#### Text segment:
•••••
In 2024, Veronica Leoni was appointed Creative Director of Calvin Klein Collection and charged with re-launching the line.

==Overview==
Calvin Klein Collection was one of several Calvin Klein brands owned by Calvin Klein Inc., a wholly owned subsidiary of Phillips Van Heusen (PVH). PVH described the Collection as "the most prestigious and luxurious brand, setting the tone of elegance and modern sophistication for all of the other Calvin Klein brands."

 Collection women's dresses retailed at about US$900–2,000 in the 1990s, but could cost up to $3,000 or more. A men's suit entered at around US$1,300. These prices were significantly higher than those for comparable, mass-produced items in the company's ck label, platinum label (for Europe & Asia only), white label (jeans, underwear, etc.) and sportswear lines.

Calvin Klein Collection clothing was traditionally presented bi-annually during New York Fashion Week (womenswear) and Milan Fashion Week (menswear). For the fall/winter 2009-10 shows at New York Fashion Week in February 2009, "as a one-off event" and at the occasion of the brand's 40th anniversary, Calvin Klein Collection menswear returned to New York City "after years of showing in Milan". The spring/summer 2010 collection was shown in Milan again as it had always been clear that “the brand plans to return to the runway in Milan for future shows”. Under Raf Simons and with the new name, referring to the address of the company's headquarters in New York, the women's and men's collections were combined into one show during New York Fashion Week.

The label sewn into the clothes used to be off-white with black characters until fall 2004. After that, it was black with a tonal logotype. The signature font did not change. From 2017 to 2019, it was a black label with the new name in white characters and capital letters (CALVIN KLEIN 205W39NYC).

==Licensing and Production==
Before PVH decided in 2003 to license the Collection business, the design of Calvin Klein Collection had been managed out of the label's West 39th Street headquarters in New York City by Mr. Klein and his design staff, even though the pieces were European-produced. The worldwide license for the Collection was then held from 2003 by Vestimenta SpA, an Italian high-fashion manufacturer, whose bankruptcy led Fingen SpA of Italy (the parent of the licensees for Calvin Klein Jeanswear in Europe and Asia and ck Calvin Klein bridge apparel in Europe) to take over the license starting with the Spring 2006 line in the form of a subsidiary named CMI (Confezioni Moda Italia). In late 2005, the New York-based Warnaco Group, an apparel manufacturer that already cooperates with Calvin Klein in their sportswear and Jeans business on the US market, arranged to acquire the worldwide license from "Florence-based Fingen SpA for $286 million" for the 2008 to 2013 period. However, in December 2007 PVH took design and production duties for the collection back in-house to regain full control of the label and Warnaco instead received the rights to operate Calvin Klein Jeans retail stores in Europe, Asia and Latin America and ck Calvin Klein accessories stores in Europe and Latin America.

==Designers at Calvin Klein Collection==
Before the house of Calvin Klein was sold to PVH in late 2002, Mr. Klein himself oversaw the design of the women's and men's collection. After the sale, he functioned as a creative consultant for a short time and was later released from all duties within the company.
•••••
#### Provided information:
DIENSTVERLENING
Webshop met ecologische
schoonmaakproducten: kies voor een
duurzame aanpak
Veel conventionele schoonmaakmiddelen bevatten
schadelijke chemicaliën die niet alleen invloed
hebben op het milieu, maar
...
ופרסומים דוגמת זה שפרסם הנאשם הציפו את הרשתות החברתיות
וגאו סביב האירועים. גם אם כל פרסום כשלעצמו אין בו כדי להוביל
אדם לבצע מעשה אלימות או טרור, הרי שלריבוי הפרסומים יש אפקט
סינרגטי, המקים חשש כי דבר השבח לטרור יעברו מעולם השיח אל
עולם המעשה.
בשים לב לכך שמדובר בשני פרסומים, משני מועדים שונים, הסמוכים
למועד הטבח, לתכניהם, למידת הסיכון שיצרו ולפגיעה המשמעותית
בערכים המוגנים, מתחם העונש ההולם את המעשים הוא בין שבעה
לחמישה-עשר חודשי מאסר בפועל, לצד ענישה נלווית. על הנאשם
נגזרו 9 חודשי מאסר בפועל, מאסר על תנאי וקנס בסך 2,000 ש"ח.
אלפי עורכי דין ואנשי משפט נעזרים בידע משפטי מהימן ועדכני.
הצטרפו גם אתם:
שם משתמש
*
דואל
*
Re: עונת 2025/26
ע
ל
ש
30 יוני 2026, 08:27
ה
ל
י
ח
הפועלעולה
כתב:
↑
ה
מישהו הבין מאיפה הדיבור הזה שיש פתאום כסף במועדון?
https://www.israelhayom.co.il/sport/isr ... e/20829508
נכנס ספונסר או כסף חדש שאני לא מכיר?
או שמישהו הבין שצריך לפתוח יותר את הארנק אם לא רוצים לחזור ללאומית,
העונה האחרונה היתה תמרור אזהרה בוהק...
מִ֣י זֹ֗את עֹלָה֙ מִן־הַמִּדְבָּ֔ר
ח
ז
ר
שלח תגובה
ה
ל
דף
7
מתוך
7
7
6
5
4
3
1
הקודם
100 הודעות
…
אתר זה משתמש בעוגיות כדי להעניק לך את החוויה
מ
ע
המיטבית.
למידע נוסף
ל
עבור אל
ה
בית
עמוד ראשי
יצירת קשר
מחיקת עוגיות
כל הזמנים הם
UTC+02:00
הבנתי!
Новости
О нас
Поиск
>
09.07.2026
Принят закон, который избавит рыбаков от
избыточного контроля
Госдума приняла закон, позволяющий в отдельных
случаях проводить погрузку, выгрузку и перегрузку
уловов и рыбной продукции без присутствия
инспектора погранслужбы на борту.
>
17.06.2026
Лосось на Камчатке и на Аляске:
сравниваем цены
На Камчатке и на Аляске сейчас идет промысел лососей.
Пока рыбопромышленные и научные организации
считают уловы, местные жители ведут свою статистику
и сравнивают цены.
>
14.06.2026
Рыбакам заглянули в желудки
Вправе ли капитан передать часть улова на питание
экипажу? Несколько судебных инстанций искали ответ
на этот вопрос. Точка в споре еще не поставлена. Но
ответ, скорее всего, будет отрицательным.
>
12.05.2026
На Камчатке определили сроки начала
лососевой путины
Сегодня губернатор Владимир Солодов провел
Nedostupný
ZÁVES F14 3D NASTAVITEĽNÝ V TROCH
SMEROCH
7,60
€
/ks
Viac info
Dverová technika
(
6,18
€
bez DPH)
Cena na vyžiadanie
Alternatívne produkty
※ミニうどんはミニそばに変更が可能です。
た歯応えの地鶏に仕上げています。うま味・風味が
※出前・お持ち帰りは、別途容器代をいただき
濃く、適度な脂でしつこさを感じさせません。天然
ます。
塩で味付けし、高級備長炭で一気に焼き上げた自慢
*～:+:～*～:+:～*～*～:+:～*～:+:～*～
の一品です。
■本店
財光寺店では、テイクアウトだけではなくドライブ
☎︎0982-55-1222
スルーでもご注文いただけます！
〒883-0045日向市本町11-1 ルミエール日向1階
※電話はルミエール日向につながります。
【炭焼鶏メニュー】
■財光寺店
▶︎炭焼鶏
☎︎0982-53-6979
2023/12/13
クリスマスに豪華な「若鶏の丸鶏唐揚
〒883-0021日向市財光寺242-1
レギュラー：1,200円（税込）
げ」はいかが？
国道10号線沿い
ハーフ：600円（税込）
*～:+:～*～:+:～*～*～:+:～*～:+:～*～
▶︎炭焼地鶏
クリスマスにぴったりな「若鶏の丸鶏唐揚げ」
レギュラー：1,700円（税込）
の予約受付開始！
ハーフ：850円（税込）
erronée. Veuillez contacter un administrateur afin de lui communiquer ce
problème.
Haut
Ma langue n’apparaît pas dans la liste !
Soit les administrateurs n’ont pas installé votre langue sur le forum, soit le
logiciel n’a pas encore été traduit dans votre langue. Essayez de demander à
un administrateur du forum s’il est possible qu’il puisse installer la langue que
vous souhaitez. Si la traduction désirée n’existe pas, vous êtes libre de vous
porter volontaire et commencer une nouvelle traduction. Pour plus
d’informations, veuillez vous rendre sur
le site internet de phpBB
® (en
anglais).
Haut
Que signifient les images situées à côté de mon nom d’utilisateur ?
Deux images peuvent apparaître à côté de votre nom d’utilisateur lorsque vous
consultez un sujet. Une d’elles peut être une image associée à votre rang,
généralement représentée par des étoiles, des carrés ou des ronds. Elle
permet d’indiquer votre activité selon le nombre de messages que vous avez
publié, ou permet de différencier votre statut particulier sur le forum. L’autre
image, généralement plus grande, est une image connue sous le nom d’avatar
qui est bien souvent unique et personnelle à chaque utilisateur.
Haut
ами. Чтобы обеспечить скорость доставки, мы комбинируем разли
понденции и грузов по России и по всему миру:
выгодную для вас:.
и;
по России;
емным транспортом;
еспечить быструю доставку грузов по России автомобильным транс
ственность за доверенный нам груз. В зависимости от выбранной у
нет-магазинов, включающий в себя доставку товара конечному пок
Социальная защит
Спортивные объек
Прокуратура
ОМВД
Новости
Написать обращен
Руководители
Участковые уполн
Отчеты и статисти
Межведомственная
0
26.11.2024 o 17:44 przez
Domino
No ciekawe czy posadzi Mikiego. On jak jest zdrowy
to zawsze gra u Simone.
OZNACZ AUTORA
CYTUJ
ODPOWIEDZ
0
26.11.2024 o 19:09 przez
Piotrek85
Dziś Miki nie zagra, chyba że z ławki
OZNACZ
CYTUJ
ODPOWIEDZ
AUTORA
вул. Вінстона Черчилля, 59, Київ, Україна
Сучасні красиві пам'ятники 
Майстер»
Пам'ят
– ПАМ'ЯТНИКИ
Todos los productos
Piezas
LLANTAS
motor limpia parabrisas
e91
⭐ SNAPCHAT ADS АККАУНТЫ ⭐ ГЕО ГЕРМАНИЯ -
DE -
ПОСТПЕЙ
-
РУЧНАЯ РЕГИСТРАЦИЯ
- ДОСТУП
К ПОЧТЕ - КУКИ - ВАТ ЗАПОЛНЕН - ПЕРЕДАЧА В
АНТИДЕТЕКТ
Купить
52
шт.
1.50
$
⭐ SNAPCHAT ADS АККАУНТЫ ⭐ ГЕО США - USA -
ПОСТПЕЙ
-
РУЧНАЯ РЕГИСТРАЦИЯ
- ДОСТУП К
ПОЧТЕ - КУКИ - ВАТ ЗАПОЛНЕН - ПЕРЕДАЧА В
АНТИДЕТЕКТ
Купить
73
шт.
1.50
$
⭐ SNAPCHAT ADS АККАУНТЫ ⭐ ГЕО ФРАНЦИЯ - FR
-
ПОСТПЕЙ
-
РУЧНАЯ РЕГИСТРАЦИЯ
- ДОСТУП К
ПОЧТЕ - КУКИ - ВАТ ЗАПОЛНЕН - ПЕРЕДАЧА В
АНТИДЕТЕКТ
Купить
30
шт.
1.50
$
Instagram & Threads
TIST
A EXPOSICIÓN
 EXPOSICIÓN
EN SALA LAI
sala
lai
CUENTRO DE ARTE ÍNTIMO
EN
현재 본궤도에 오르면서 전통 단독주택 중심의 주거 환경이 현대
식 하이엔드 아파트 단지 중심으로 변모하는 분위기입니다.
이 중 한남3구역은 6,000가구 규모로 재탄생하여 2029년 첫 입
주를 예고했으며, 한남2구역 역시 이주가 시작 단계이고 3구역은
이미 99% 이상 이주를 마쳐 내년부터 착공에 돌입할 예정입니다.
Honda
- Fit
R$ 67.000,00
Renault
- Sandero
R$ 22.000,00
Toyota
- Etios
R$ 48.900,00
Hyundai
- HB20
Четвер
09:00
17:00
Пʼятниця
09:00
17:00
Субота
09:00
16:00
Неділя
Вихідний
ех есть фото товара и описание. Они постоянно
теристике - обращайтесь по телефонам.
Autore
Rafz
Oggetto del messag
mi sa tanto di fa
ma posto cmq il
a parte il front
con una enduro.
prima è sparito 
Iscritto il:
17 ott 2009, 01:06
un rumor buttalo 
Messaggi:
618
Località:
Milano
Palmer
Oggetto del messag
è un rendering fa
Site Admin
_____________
•••••
#### Tasks to complete:
(A) In the Calvin Klein Collection text, which company held the worldwide license for the Collection starting in 2003?
(B) Write the next part of the text about Calvin Klein Collection, picking up after its final sentence.

#### Results of the tasks:
(A) Vestimenta SpA, an Italian high-fashion manufacturer.

(B)
The creative director for Calvin Klein Collection for women from 2003 to 2016 was Brazilian-born Francisco Costa, a former Gucci designer, who had already worked with Mr. Klein directly before the founder’s departure from the company. Italo Zucchelli, a former Jil Sander and Romeo Gigli designer, had worked as senior designer for menswear at Calvin Klein for six seasons before he served as creative director of the Calvin Klein Collection menswear line from spring 2004 until April 2016. Ulrich Grimm was the creative director of men’s and women’s Collection shoes and accessories.

On August 2, 2016, Calvin Klein, Inc. announced the appointment of Raf Simons as Chief Creative Officer of the brand.

During his tenure, Simons led the creative strategy of the Calvin Klein brand globally across the Calvin Klein Collection, Calvin Klein Platinum, Calvin Klein, Calvin Klein Jeans, Calvin Klein Underwear and Calvin Klein Home brands. As part of his role as Chief Creative Officer, Simons oversaw all aspects of design, global marketing and communications, and visual creative services. Simons’ first collections debuted for the fall/winter 2017 season.

The arrival of Raf Simons as Chief Creative Officer signified “a momentous new chapter for Calvin Klein”, said Steve Shiffman, CEO of Calvin Klein, Inc. “Not since Mr. Klein himself was at the company has it been led by one creative visionary, and I am confident that this decision will drive the Calvin Klein brand and have a significant impact on its future. Raf’s exceptional contributions have shaped and modernized fashion as we see it today and, under his direction, Calvin Klein will further solidify its position as a leading global lifestyle brand.”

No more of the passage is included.